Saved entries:

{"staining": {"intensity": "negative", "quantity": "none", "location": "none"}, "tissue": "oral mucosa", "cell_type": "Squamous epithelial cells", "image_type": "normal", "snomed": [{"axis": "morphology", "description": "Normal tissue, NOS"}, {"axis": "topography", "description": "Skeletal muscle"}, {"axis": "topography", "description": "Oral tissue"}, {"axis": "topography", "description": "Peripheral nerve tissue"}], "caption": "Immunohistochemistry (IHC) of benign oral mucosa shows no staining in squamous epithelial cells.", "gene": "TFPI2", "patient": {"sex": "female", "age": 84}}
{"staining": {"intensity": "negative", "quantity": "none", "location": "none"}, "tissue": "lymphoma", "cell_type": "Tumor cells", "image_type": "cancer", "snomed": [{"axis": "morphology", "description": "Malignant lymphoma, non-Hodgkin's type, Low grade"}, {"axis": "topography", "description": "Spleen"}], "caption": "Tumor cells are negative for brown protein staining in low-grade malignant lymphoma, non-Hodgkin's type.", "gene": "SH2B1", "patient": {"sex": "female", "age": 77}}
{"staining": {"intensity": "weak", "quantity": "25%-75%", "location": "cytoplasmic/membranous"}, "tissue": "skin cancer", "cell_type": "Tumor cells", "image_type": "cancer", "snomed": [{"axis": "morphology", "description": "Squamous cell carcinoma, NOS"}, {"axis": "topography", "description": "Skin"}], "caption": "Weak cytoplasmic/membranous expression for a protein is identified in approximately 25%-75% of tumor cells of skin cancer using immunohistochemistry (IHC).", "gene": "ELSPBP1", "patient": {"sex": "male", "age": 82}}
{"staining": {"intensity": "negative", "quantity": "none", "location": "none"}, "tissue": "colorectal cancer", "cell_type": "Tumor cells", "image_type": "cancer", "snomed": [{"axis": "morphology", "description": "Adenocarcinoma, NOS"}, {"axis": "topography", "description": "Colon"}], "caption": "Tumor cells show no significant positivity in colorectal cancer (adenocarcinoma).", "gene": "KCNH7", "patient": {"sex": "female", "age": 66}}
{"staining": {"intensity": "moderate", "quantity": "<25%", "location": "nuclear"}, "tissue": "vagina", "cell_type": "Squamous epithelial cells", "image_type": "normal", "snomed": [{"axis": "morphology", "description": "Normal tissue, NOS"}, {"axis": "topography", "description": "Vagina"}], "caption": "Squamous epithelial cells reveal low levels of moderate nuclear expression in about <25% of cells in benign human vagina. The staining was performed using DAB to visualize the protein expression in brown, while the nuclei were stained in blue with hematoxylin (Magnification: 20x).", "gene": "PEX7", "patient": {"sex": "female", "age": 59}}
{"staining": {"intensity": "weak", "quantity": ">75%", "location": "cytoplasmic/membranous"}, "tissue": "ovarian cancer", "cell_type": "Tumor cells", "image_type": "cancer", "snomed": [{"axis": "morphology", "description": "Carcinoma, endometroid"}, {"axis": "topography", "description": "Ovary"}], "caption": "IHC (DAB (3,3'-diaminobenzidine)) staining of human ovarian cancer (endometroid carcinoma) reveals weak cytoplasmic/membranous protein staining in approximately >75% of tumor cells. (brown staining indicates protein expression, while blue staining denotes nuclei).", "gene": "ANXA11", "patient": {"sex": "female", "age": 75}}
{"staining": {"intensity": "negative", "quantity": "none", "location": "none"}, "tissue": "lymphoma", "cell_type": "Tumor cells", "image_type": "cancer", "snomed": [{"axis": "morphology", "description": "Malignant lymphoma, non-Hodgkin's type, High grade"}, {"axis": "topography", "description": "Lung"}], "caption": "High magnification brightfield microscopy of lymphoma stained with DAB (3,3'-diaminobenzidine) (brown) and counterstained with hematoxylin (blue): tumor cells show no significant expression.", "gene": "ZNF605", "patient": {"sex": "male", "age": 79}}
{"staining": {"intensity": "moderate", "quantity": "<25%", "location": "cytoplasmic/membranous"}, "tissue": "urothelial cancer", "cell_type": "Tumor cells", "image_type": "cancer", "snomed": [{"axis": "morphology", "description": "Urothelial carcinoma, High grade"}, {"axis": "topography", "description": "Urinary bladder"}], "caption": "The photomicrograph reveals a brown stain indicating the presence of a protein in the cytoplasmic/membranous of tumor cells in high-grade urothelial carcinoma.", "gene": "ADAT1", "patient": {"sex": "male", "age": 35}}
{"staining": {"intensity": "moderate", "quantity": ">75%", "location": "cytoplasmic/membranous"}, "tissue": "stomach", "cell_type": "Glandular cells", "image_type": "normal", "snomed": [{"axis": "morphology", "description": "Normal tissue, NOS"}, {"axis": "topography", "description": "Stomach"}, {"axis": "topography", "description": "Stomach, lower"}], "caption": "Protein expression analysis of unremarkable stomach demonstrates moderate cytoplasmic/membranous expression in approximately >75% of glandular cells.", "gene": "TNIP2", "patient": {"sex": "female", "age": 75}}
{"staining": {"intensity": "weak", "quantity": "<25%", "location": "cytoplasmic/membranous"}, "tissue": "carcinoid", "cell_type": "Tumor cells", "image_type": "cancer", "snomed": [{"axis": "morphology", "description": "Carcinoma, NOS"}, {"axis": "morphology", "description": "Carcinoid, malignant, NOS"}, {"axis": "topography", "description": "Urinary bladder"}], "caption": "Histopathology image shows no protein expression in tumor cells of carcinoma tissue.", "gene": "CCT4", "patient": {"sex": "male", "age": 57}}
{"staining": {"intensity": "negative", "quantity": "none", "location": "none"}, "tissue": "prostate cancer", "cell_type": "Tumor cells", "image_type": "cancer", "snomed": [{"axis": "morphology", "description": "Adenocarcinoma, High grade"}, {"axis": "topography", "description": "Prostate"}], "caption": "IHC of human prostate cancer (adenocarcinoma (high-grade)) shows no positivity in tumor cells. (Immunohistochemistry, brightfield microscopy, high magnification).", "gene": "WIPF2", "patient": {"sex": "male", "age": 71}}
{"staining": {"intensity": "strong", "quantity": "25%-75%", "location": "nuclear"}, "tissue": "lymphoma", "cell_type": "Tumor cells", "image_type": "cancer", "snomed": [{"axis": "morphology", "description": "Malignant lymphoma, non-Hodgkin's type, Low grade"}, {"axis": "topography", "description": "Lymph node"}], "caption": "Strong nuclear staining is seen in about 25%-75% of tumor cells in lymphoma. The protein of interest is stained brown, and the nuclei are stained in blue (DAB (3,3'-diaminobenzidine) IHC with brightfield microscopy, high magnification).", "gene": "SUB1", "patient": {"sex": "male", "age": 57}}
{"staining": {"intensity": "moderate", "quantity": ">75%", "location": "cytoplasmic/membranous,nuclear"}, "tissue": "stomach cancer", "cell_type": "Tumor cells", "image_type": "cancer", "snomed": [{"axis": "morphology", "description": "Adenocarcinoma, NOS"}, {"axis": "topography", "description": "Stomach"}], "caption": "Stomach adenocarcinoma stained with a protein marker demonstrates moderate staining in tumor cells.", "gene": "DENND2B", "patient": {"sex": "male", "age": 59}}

* Task requirements
Give the data again, exactly as it stands.

* Solution for this exercise
{"staining": {"intensity": "negative", "quantity": "none", "location": "none"}, "tissue": "oral mucosa", "cell_type": "Squamous epithelial cells", "image_type": "normal", "snomed": [{"axis": "morphology", "description": "Normal tissue, NOS"}, {"axis": "topography", "description": "Skeletal muscle"}, {"axis": "topography", "description": "Oral tissue"}, {"axis": "topography", "description": "Peripheral nerve tissue"}], "caption": "Immunohistochemistry (IHC) of benign oral mucosa shows no staining in squamous epithelial cells.", "gene": "TFPI2", "patient": {"sex": "female", "age": 84}}
{"staining": {"intensity": "negative", "quantity": "none", "location": "none"}, "tissue": "lymphoma", "cell_type": "Tumor cells", "image_type": "cancer", "snomed": [{"axis": "morphology", "description": "Malignant lymphoma, non-Hodgkin's type, Low grade"}, {"axis": "topography", "description": "Spleen"}], "caption": "Tumor cells are negative for brown protein staining in low-grade malignant lymphoma, non-Hodgkin's type.", "gene": "SH2B1", "patient": {"sex": "female", "age": 77}}
{"staining": {"intensity": "weak", "quantity": "25%-75%", "location": "cytoplasmic/membranous"}, "tissue": "skin cancer", "cell_type": "Tumor cells", "image_type": "cancer", "snomed": [{"axis": "morphology", "description": "Squamous cell carcinoma, NOS"}, {"axis": "topography", "description": "Skin"}], "caption": "Weak cytoplasmic/membranous expression for a protein is identified in approximately 25%-75% of tumor cells of skin cancer using immunohistochemistry (IHC).", "gene": "ELSPBP1", "patient": {"sex": "male", "age": 82}}
{"staining": {"intensity": "negative", "quantity": "none", "location": "none"}, "tissue": "colorectal cancer", "cell_type": "Tumor cells", "image_type": "cancer", "snomed": [{"axis": "morphology", "description": "Adenocarcinoma, NOS"}, {"axis": "topography", "description": "Colon"}], "caption": "Tumor cells show no significant positivity in colorectal cancer (adenocarcinoma).", "gene": "KCNH7", "patient": {"sex": "female", "age": 66}}
{"staining": {"intensity": "moderate", "quantity": "<25%", "location": "nuclear"}, "tissue": "vagina", "cell_type": "Squamous epithelial cells", "image_type": "normal", "snomed": [{"axis": "morphology", "description": "Normal tissue, NOS"}, {"axis": "topography", "description": "Vagina"}], "caption": "Squamous epithelial cells reveal low levels of moderate nuclear expression in about <25% of cells in benign human vagina. The staining was performed using DAB to visualize the protein expression in brown, while the nuclei were stained in blue with hematoxylin (Magnification: 20x).", "gene": "PEX7", "patient": {"sex": "female", "age": 59}}
{"staining": {"intensity": "weak", "quantity": ">75%", "location": "cytoplasmic/membranous"}, "tissue": "ovarian cancer", "cell_type": "Tumor cells", "image_type": "cancer", "snomed": [{"axis": "morphology", "description": "Carcinoma, endometroid"}, {"axis": "topography", "description": "Ovary"}], "caption": "IHC (DAB (3,3'-diaminobenzidine)) staining of human ovarian cancer (endometroid carcinoma) reveals weak cytoplasmic/membranous protein staining in approximately >75% of tumor cells. (brown staining indicates protein expression, while blue staining denotes nuclei).", "gene": "ANXA11", "patient": {"sex": "female", "age": 75}}
{"staining": {"intensity": "negative", "quantity": "none", "location": "none"}, "tissue": "lymphoma", "cell_type": "Tumor cells", "image_type": "cancer", "snomed": [{"axis": "morphology", "description": "Malignant lymphoma, non-Hodgkin's type, High grade"}, {"axis": "topography", "description": "Lung"}], "caption": "High magnification brightfield microscopy of lymphoma stained with DAB (3,3'-diaminobenzidine) (brown) and counterstained with hematoxylin (blue): tumor cells show no significant expression.", "gene": "ZNF605", "patient": {"sex": "male", "age": 79}}
{"staining": {"intensity": "moderate", "quantity": "<25%", "location": "cytoplasmic/membranous"}, "tissue": "urothelial cancer", "cell_type": "Tumor cells", "image_type": "cancer", "snomed": [{"axis": "morphology", "description": "Urothelial carcinoma, High grade"}, {"axis": "topography", "description": "Urinary bladder"}], "caption": "The photomicrograph reveals a brown stain indicating the presence of a protein in the cytoplasmic/membranous of tumor cells in high-grade urothelial carcinoma.", "gene": "ADAT1", "patient": {"sex": "male", "age": 35}}
{"staining": {"intensity": "moderate", "quantity": ">75%", "location": "cytoplasmic/membranous"}, "tissue": "stomach", "cell_type": "Glandular cells", "image_type": "normal", "snomed": [{"axis": "morphology", "description": "Normal tissue, NOS"}, {"axis": "topography", "description": "Stomach"}, {"axis": "topography", "description": "Stomach, lower"}], "caption": "Protein expression analysis of unremarkable stomach demonstrates moderate cytoplasmic/membranous expression in approximately >75% of glandular cells.", "gene": "TNIP2", "patient": {"sex": "female", "age": 75}}
{"staining": {"intensity": "weak", "quantity": "<25%", "location": "cytoplasmic/membranous"}, "tissue": "carcinoid", "cell_type": "Tumor cells", "image_type": "cancer", "snomed": [{"axis": "morphology", "description": "Carcinoma, NOS"}, {"axis": "morphology", "description": "Carcinoid, malignant, NOS"}, {"axis": "topography", "description": "Urinary bladder"}], "caption": "Histopathology image shows no protein expression in tumor cells of carcinoma tissue.", "gene": "CCT4", "patient": {"sex": "male", "age": 57}}
{"staining": {"intensity": "negative", "quantity": "none", "location": "none"}, "tissue": "prostate cancer", "cell_type": "Tumor cells", "image_type": "cancer", "snomed": [{"axis": "morphology", "description": "Adenocarcinoma, High grade"}, {"axis": "topography", "description": "Prostate"}], "caption": "IHC of human prostate cancer (adenocarcinoma (high-grade)) shows no positivity in tumor cells. (Immunohistochemistry, brightfield microscopy, high magnification).", "gene": "WIPF2", "patient": {"sex": "male", "age": 71}}
{"staining": {"intensity": "strong", "quantity": "25%-75%", "location": "nuclear"}, "tissue": "lymphoma", "cell_type": "Tumor cells", "image_type": "cancer", "snomed": [{"axis": "morphology", "description": "Malignant lymphoma, non-Hodgkin's type, Low grade"}, {"axis": "topography", "description": "Lymph node"}], "caption": "Strong nuclear staining is seen in about 25%-75% of tumor cells in lymphoma. The protein of interest is stained brown, and the nuclei are stained in blue (DAB (3,3'-diaminobenzidine) IHC with brightfield microscopy, high magnification).", "gene": "SUB1", "patient": {"sex": "male", "age": 57}}
{"staining": {"intensity": "moderate", "quantity": ">75%", "location": "cytoplasmic/membranous,nuclear"}, "tissue": "stomach cancer", "cell_type": "Tumor cells", "image_type": "cancer", "snomed": [{"axis": "morphology", "description": "Adenocarcinoma, NOS"}, {"axis": "topography", "description": "Stomach"}], "caption": "Stomach adenocarcinoma stained with a protein marker demonstrates moderate staining in tumor cells.", "gene": "DENND2B", "patient": {"sex": "male", "age": 59}}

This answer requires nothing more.